WHAT THE EXERCISE ASKS: Although the records include pictures, the copy should not; write out exactly the lines from the first through the line with "Naviti Island".
▬▬▬▬▬▬▬▬▬▬
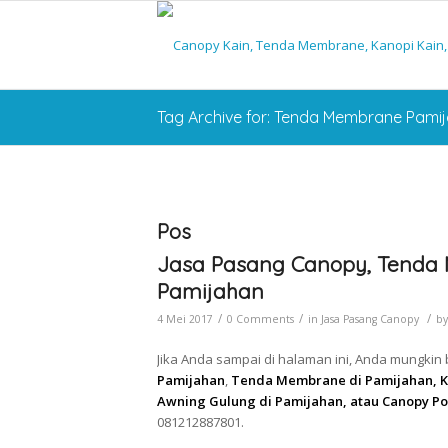
Tag Archive for: Tenda Membrane Pami
Pos
Jasa Pasang Canopy, Tenda 
Pamijahan
/
/
/
4 Mei 2017
0 Comments
in
Jasa Pasang Canopy
b
Jika Anda sampai di halaman ini, Anda mungkin
Pamijahan
,
Tenda Membrane di Pamijahan, Ka
Awning Gulung di Pamijahan, atau Canopy Po
081212887801.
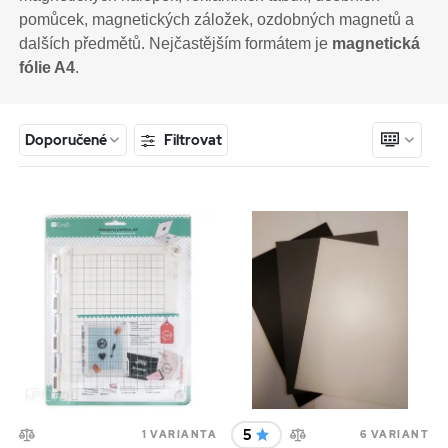
pomůcek, magnetických záložek, ozdobných magnetů a
dalších předmětů. Nejčastějším formátem je
magnetická
fólie A4
.
Filtrovat
Doporučené
5
1 VARIANTA
6 VARIANT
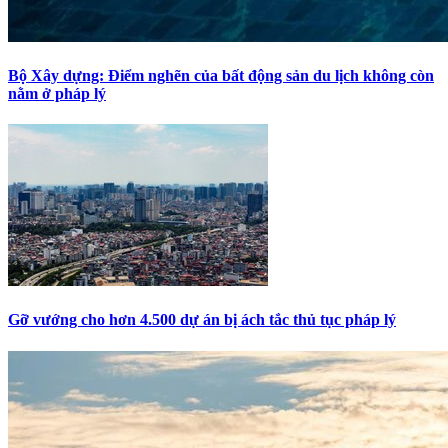
Bộ Xây dựng: Điểm nghẽn của bất động sản du lịch không còn
nằm ở pháp lý
Gỡ vướng cho hơn 4.500 dự án bị ách tắc thủ tục pháp lý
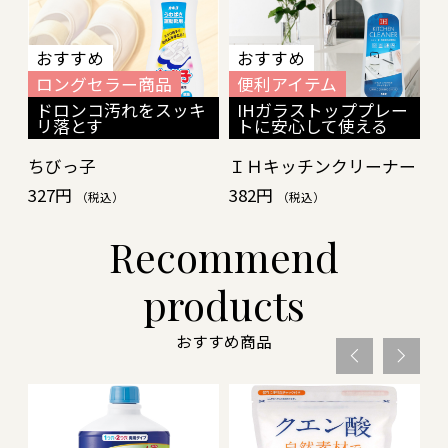
おすすめ
おすすめ
ロングセラー商品
便利アイテム
ドロンコ汚れをスッキ
IHガラストッププレー
リ落とす
トに安心して使える
ちびっ子
ＩＨキッチンクリーナー
327円
382円
（税込）
（税込）
Recommend
products
おすすめ商品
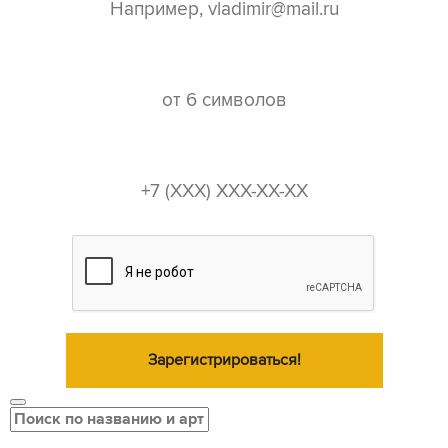
пароль*
телефон*
Зарегистрироваться!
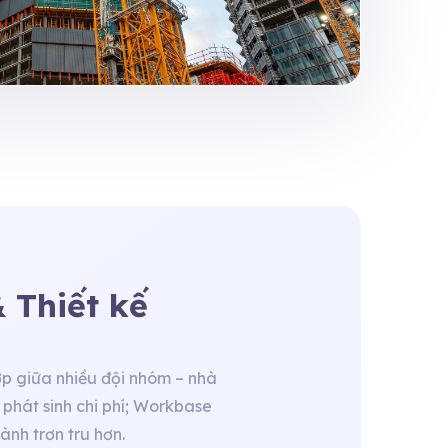
 Thiết kế
ợp giữa nhiều đội nhóm – nhà
à phát sinh chi phí; Workbase
ành trơn tru hơn.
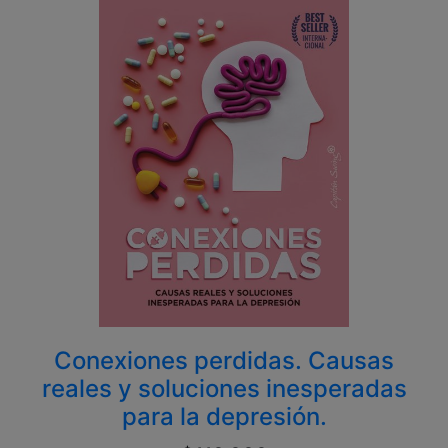
Conexiones perdidas. Causas
reales y soluciones inesperadas
para la depresión.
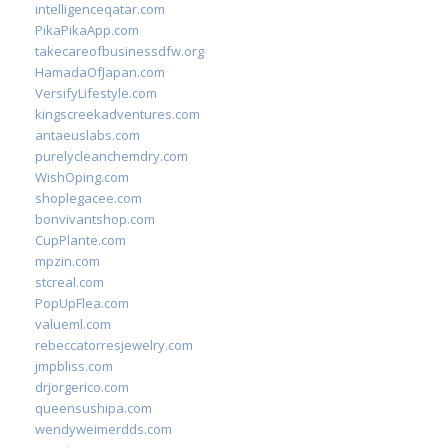
intelligenceqatar.com
PikaPikaApp.com
takecareofbusinessdfw.org
HamadaOfJapan.com
VersifyLifestyle.com
kingscreekadventures.com
antaeuslabs.com
purelycleanchemdry.com
WishOping.com
shoplegacee.com
bonvivantshop.com
CupPlante.com
mpzin.com
stcreal.com
PopUpFlea.com
valueml.com
rebeccatorresjewelry.com
jmpbliss.com
drjorgerico.com
queensushipa.com
wendyweimerdds.com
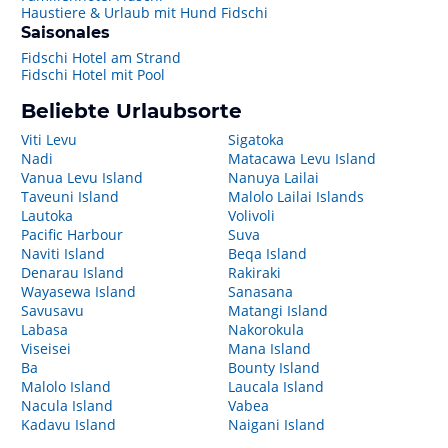
Haustiere & Urlaub mit Hund Fidschi
Saisonales
Fidschi Hotel am Strand
Fidschi Hotel mit Pool
Beliebte Urlaubsorte
Viti Levu
Sigatoka
Nadi
Matacawa Levu Island
Vanua Levu Island
Nanuya Lailai
Taveuni Island
Malolo Lailai Islands
Lautoka
Volivoli
Pacific Harbour
Suva
Naviti Island
Beqa Island
Denarau Island
Rakiraki
Wayasewa Island
Sanasana
Savusavu
Matangi Island
Labasa
Nakorokula
Viseisei
Mana Island
Ba
Bounty Island
Malolo Island
Laucala Island
Nacula Island
Vabea
Kadavu Island
Naigani Island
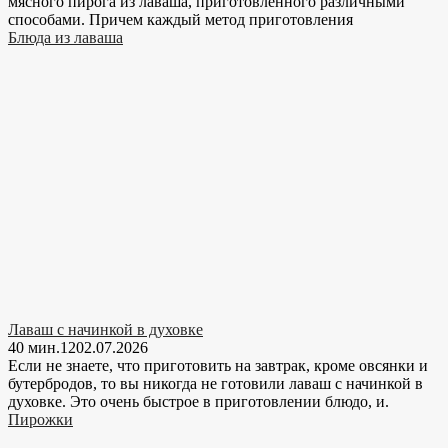
мясного пирога из лаваша, приготовленного различными
способами. Причем каждый метод приготовления
Блюда из лаваша
Лаваш с начинкой в духовке
40 мин.
12
02.07.2026
Если не знаете, что приготовить на завтрак, кроме овсянки и
бутербродов, то вы никогда не готовили лаваш с начинкой в
духовке. Это очень быстрое в приготовлении блюдо, и.
Пирожки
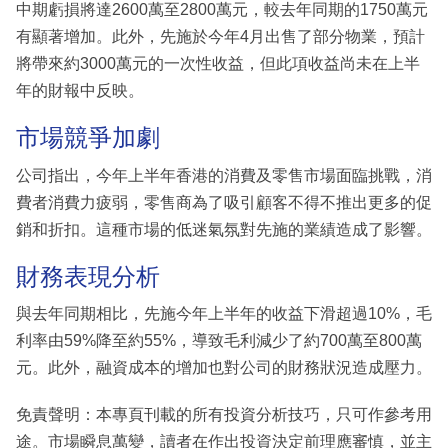
中期虧損將達2600萬至2800萬元，較去年同期的1750萬元
有顯著增加。此外，先施於今年4月出售了部分物業，預計
將帶來約3000萬元的一次性收益，但此項收益尚未在上半
年的財報中反映。
市場競爭加劇
公司指出，今年上半年香港的消費及零售市場面臨挑戰，消
費者消費力疲弱，零售商為了吸引顧客不得不推出更多的促
銷和折扣。這種市場的低迷氣氛對先施的業績造成了影響。
財務表現分析
與去年同期相比，先施今年上半年的收益下滑超過10%，毛
利率由59%降至約55%，導致毛利減少了約700萬至800萬
元。此外，融資成本的增加也對公司的財務狀況造成壓力。
免責聲明：本專頁刊載的所有投資分析技巧，只可作參考用
途。市場瞬息萬變，讀者在作出投資決定前理應審慎，並主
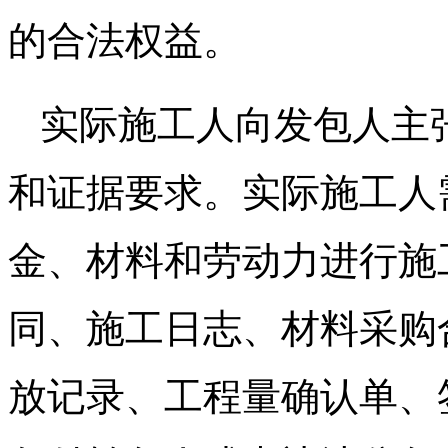
的合法权益。
实际施工人向发包人主
和证据要求。实际施工人
金、材料和劳动力进行施
同、施工日志、材料采购
放记录、工程量确认单、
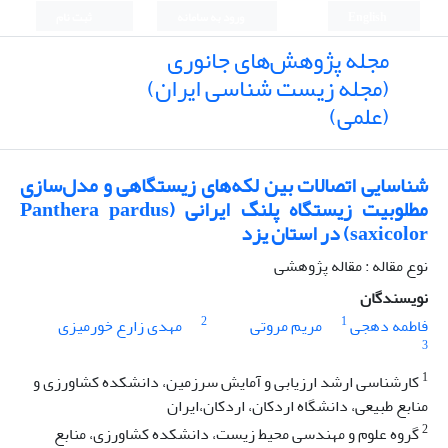
English
ورود به سامانه
ثبت نام
مجله پژوهش‌های جانوری
(مجله زیست شناسی ایران)
(علمی)
شناسایی اتصالات بین لکه‌های زیستگاهی و مدل‌سازی
مطلوبیت زیستگاه پلنگ ایرانی (Panthera pardus
saxicolor) در استان یزد
نوع مقاله : مقاله پژوهشی
نویسندگان
2
1
فاطمه دهجی
مریم مروتی
مهدی زارع خورمیزی
3
1
کارشناسی ارشد ارزیابی و آمایش سرزمین، دانشکده کشاورزی و
منابع طبیعی، دانشگاه اردکان، اردکان،ایران
2
گروه علوم و مهندسی محیط زیست، دانشکده کشاورزی، منابع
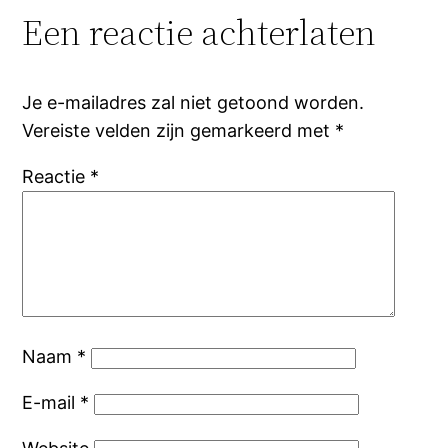
Een reactie achterlaten
Je e-mailadres zal niet getoond worden.
Vereiste velden zijn gemarkeerd met
*
Reactie
*
Naam
*
E-mail
*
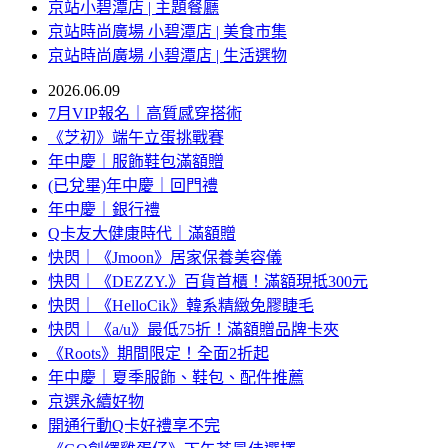
京站小碧潭店 | 主題餐廳
京站時尚廣場 小碧潭店 | 美食市集
京站時尚廣場 小碧潭店 | 生活選物
2026.06.09
7月VIP報名｜高質感穿搭術
《芝初》端午立蛋挑戰賽
年中慶｜服飾鞋包滿額贈
(已兌畢)年中慶｜回門禮
年中慶｜銀行禮
Q卡友大健康時代｜滿額贈
快閃｜《Jmoon》居家保養美容儀
快閃｜《DEZZY.》百貨首櫃！滿額現抵300元
快閃｜《HelloCik》韓系精緻免膠睫毛
快閃｜《a/u》最低75折！滿額贈品牌卡夾
《Roots》期間限定！全面2折起
年中慶｜夏季服飾、鞋包、配件推薦
京選永續好物
開通行動Q卡好禮享不完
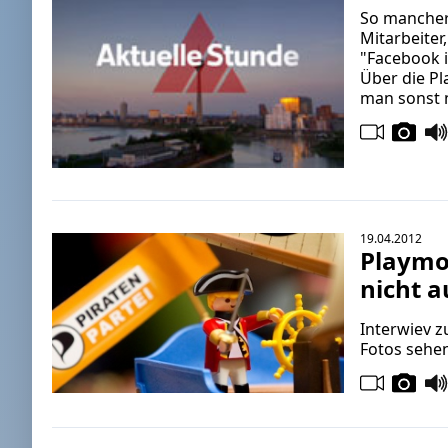
So mancher 
Mitarbeiter
"Facebook i
Über die P
man sonst n
19.04.2012
Playmob
nicht a
Interwiev z
Fotos sehen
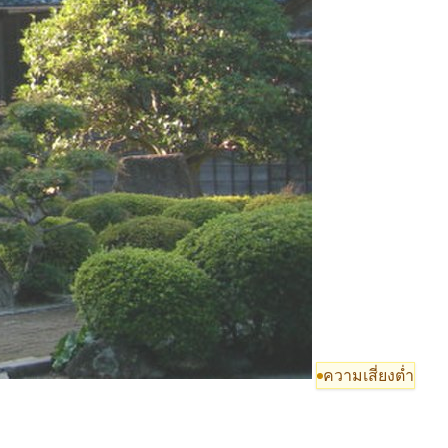
ความเสี่ยงต่ำ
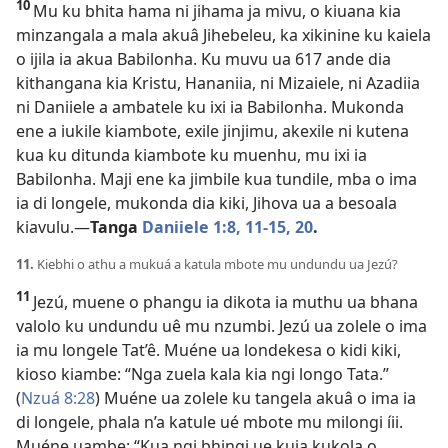
10
Mu ku bhita hama ni jihama ja mivu, o kiuana kia
minzangala a mala akuâ Jihebeleu, ka xikinine ku kaiela
o ijila ia akua Babilonha. Ku muvu ua 617 ande dia
kithangana kia Kristu, Hananiia, ni Mizaiele, ni Azadiia
ni Daniiele a ambatele ku ixi ia Babilonha. Mukonda
ene a iukile kiambote, exile jinjimu, akexile ni kutena
kua ku ditunda kiambote ku muenhu, mu ixi ia
Babilonha. Maji ene ka jimbile kua tundile, mba o ima
ia di longele, mukonda dia kiki, Jihova ua a besoala
kiavulu.
—
Tanga
Daniiele 1:8,
11-15,
20
.
11.
Kiebhi o athu a mukuá a katula mbote mu undundu ua Jezú?
11
Jezú, muene o phangu ia dikota ia muthu ua bhana
valolo ku undundu uê mu nzumbi. Jezú ua zolele o ima
ia mu longele Tat’ê. Muéne ua londekesa o kidi kiki,
kioso kiambe: “Nga zuela kala kia ngi longo Tata.”
(
Nzuá 8:28
) Muéne ua zolele ku tangela akuâ o ima ia
di longele, phala n’a katule ué mbote mu milongi íii.
Muéne uambe: “Kua ngi bhingi ue kuia kukola o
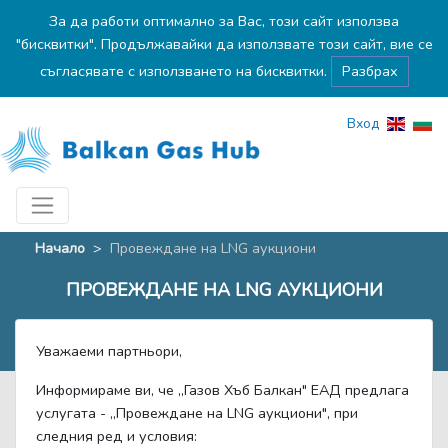
За да работи оптимално за Вас, този сайт използва
"бисквитки". Продължавайки да използвате този сайт, вие се
съгласявате с използването на бисквитки.
Разбрах
Вход
Начало
>
Провеждане на LNG аукциони
ПРОВЕЖДАНЕ НА LNG АУКЦИОНИ
Уважаеми партньори,
Информираме ви, че „Газов Хъб Балкан" ЕАД предлага
услугата - „Провеждане на LNG аукциони", при
следния ред и условия:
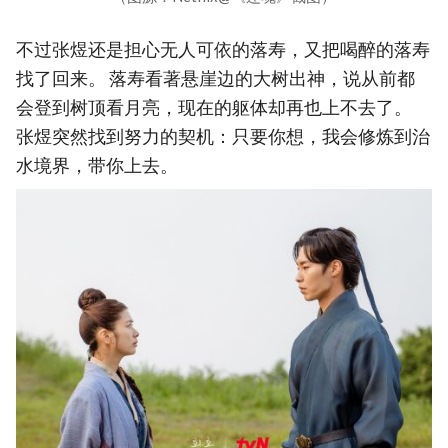
不过张煜还是担心无人可依的落寿，又把喝醉的落寿
找了回来。 落寿看著悬崖边的大树出神，说从前都
会登到树顶看月亮，现在的躯体却再也上不去了。
张煜突然找到努力的契机：只要你想，我会修炼到治
水境界，带你上去。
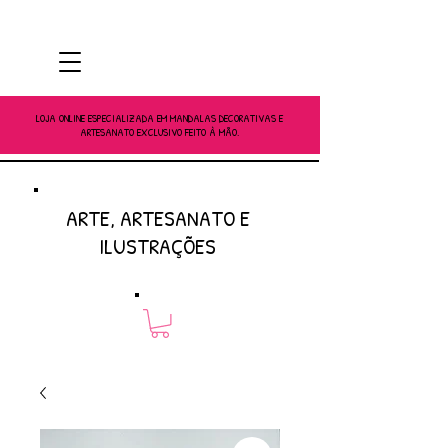
LOJA ONLINE ESPECIALIZADA EM MANDALAS DECORATIVAS E
ARTESANATO EXCLUSIVO FEITO À MÃO.
ARTE, ARTESANATO E
ILUSTRAÇÕES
▬▬▬▬▬▬▬▬▬▬
RESULT FOR THIS TASK:
Tag Archive for: Tenda Membrane Pami
Pos
Jasa Pasang Canopy, Tenda 
Pamijahan
/
/
/
4 Mei 2017
0 Comments
in
Jasa Pasang Canopy
b
Jika Anda sampai di halaman ini, Anda mungkin
Pamijahan
,
Tenda Membrane di Pamijahan, Ka
Awning Gulung di Pamijahan, atau Canopy Po
081212887801.
pomůcek, magnetických záložek, ozdobných magnetů a
dalších předmětů. Nejčastějším formátem je
magnetická
fólie A4
.
Filtrovat
Doporučené
5
1 VARIANTA
6 VARIANT
Bộ Xây dựng: Điểm nghẽn của bất động sản du lịch không còn
nằm ở pháp lý
Gỡ vướng cho hơn 4.500 dự án bị ách tắc thủ tục pháp lý
おすすめ
おすすめ
ロングセラー商品
便利アイテム
ドロンコ汚れをスッキ
IHガラストッププレー
リ落とす
トに安心して使える
ちびっ子
ＩＨキッチンクリーナー
327円
382円
（税込）
（税込）
Recommend
products
おすすめ商品
пароль*
телефон*
Зарегистрироваться!
 Thiết kế
ợp giữa nhiều đội nhóm – nhà
à phát sinh chi phí; Workbase
ành trơn tru hơn.
Conexiones perdidas. Causas
reales y soluciones inesperadas
para la depresión.
intelligenceqatar.com
PikaPikaApp.com
takecareofbusinessdfw.org
HamadaOfJapan.com
VersifyLifestyle.com
kingscreekadventures.com
antaeuslabs.com
purelycleanchemdry.com
WishOping.com
shoplegacee.com
bonvivantshop.com
CupPlante.com
mpzin.com
stcreal.com
PopUpFlea.com
valueml.com
rebeccatorresjewelry.com
jmpbliss.com
drjorgerico.com
queensushipa.com
wendyweimerdds.com
Haustiere & Urlaub mit Hund Fidschi
Saisonales
Fidschi Hotel am Strand
Fidschi Hotel mit Pool
Beliebte Urlaubsorte
Viti Levu
Sigatoka
Nadi
Matacawa Levu Island
Vanua Levu Island
Nanuya Lailai
Taveuni Island
Malolo Lailai Islands
Lautoka
Volivoli
Pacific Harbour
Suva
Naviti Island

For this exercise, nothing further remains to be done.